[Saved entries]
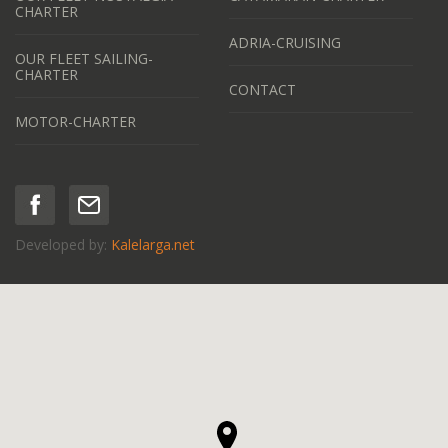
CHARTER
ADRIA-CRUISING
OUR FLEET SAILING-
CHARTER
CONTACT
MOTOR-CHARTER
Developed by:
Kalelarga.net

▶ _Task objective_
Print the lines of the entries, exactly, from the one containing "ADRIA-CRUISING" down to the final line, and leave out all the others.

▶ _Finished exercise_
ADRIA-CRUISING
OUR FLEET SAILING-
CHARTER
CONTACT
MOTOR-CHARTER
Developed by:
Kalelarga.net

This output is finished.